Intracellular rate-limiting steps of gene transfer using glycosylated polylysines in cystic fibrosis airway epithelial cells

Abstract

To identify the intracellular barriers to efficient gene transfer, we studied the intracellular trafficking of biotinylated plasmid DNA complexed with ether fluorescein-collugated lactosylated or mannosylated polylysine by confocal microscopy. Both are known to be taken up by cystic fibrosis airway epithelial cells (∑CFTE29o- cells), but their gene transfer efficiencies differ markedly: lactosylated polylysine is the most efficient glycosylated polylysine while mannosylated polylysine is quite inefficient for gene transfer. Mannosylated complexes appeared to stay longer in endosomes labeled by anti-transferrin receptor antibody than lactosylated complexes (from 30 min to 3 h and from 10 min to 30 min, respectively). At 24 h, higher percentages of mannosylated than lactosylated complexes were localized inside lysosomes labeled by anti-LAMP-1 antibody (41.8 ± 6.6% versus 19.8 ± 5.2%, respectively, P < 0.05). Between 30 min and 8 h, complexes reached the nuclei labeled by anti-lamin A/C antibody and no difference was observed between the nuclear amounts of mannosylated and lactosylated complexes.
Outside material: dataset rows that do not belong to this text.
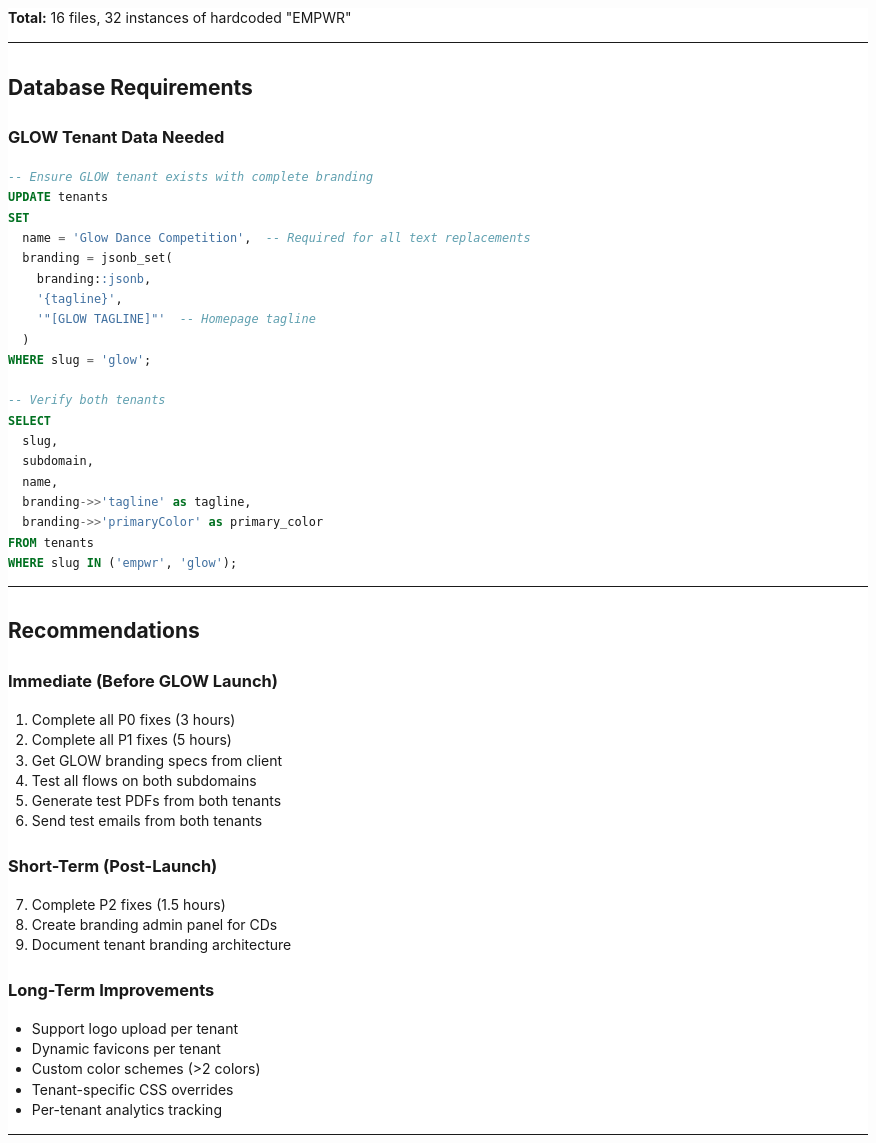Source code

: **Total:** 16 files, 32 instances of hardcoded "EMPWR"

---

## Database Requirements

### GLOW Tenant Data Needed
```sql
-- Ensure GLOW tenant exists with complete branding
UPDATE tenants
SET
  name = 'Glow Dance Competition',  -- Required for all text replacements
  branding = jsonb_set(
    branding::jsonb,
    '{tagline}',
    '"[GLOW TAGLINE]"'  -- Homepage tagline
  )
WHERE slug = 'glow';

-- Verify both tenants
SELECT
  slug,
  subdomain,
  name,
  branding->>'tagline' as tagline,
  branding->>'primaryColor' as primary_color
FROM tenants
WHERE slug IN ('empwr', 'glow');
```

---

## Recommendations

### Immediate (Before GLOW Launch)
1. Complete all P0 fixes (3 hours)
2. Complete all P1 fixes (5 hours)
3. Get GLOW branding specs from client
4. Test all flows on both subdomains
5. Generate test PDFs from both tenants
6. Send test emails from both tenants

### Short-Term (Post-Launch)
7. Complete P2 fixes (1.5 hours)
8. Create branding admin panel for CDs
9. Document tenant branding architecture

### Long-Term Improvements
- Support logo upload per tenant
- Dynamic favicons per tenant
- Custom color schemes (>2 colors)
- Tenant-specific CSS overrides
- Per-tenant analytics tracking

---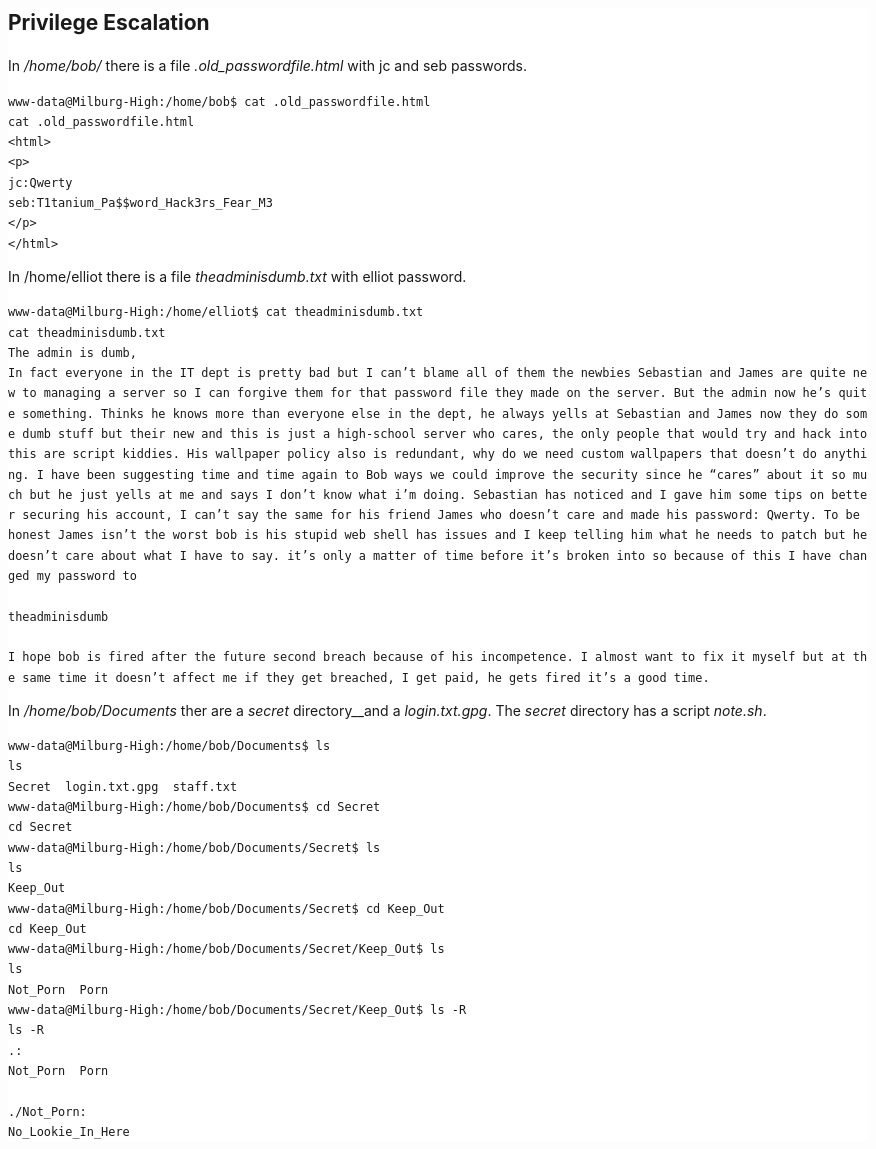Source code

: ## Privilege Escalation

In _/home/bob/_ there is a file _.old_passwordfile.html_ with jc and seb passwords.

```Console
www-data@Milburg-High:/home/bob$ cat .old_passwordfile.html
cat .old_passwordfile.html
<html>
<p>
jc:Qwerty
seb:T1tanium_Pa$$word_Hack3rs_Fear_M3
</p>
</html>
```

In /home/elliot there is a file _theadminisdumb.txt_ with elliot password.
```Console
www-data@Milburg-High:/home/elliot$ cat theadminisdumb.txt
cat theadminisdumb.txt
The admin is dumb,
In fact everyone in the IT dept is pretty bad but I can’t blame all of them the newbies Sebastian and James are quite new to managing a server so I can forgive them for that password file they made on the server. But the admin now he’s quite something. Thinks he knows more than everyone else in the dept, he always yells at Sebastian and James now they do some dumb stuff but their new and this is just a high-school server who cares, the only people that would try and hack into this are script kiddies. His wallpaper policy also is redundant, why do we need custom wallpapers that doesn’t do anything. I have been suggesting time and time again to Bob ways we could improve the security since he “cares” about it so much but he just yells at me and says I don’t know what i’m doing. Sebastian has noticed and I gave him some tips on better securing his account, I can’t say the same for his friend James who doesn’t care and made his password: Qwerty. To be honest James isn’t the worst bob is his stupid web shell has issues and I keep telling him what he needs to patch but he doesn’t care about what I have to say. it’s only a matter of time before it’s broken into so because of this I have changed my password to

theadminisdumb

I hope bob is fired after the future second breach because of his incompetence. I almost want to fix it myself but at the same time it doesn’t affect me if they get breached, I get paid, he gets fired it’s a good time.
```

In _/home/bob/Documents_ ther are a _secret_ directory__and a _login.txt.gpg_. The _secret_ directory has a script _note.sh_.

```Console
www-data@Milburg-High:/home/bob/Documents$ ls
ls
Secret	login.txt.gpg  staff.txt
www-data@Milburg-High:/home/bob/Documents$ cd Secret
cd Secret
www-data@Milburg-High:/home/bob/Documents/Secret$ ls
ls
Keep_Out
www-data@Milburg-High:/home/bob/Documents/Secret$ cd Keep_Out
cd Keep_Out
www-data@Milburg-High:/home/bob/Documents/Secret/Keep_Out$ ls
ls
Not_Porn  Porn
www-data@Milburg-High:/home/bob/Documents/Secret/Keep_Out$ ls -R
ls -R
.:
Not_Porn  Porn

./Not_Porn:
No_Lookie_In_Here

```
However, as analyzed by a nuclease S1 transcription assay, initiation of transcription was prevented when plasmid DNA was complexed to mannosylated polylysine. Our results indicate that the major limiting steps for mannosylated versus lactosylated polylysine transfer of plasmid DNA are delayed exit from endosomes, high accumulation in lysosomes and limited transcription of the complexed plasmid DNA.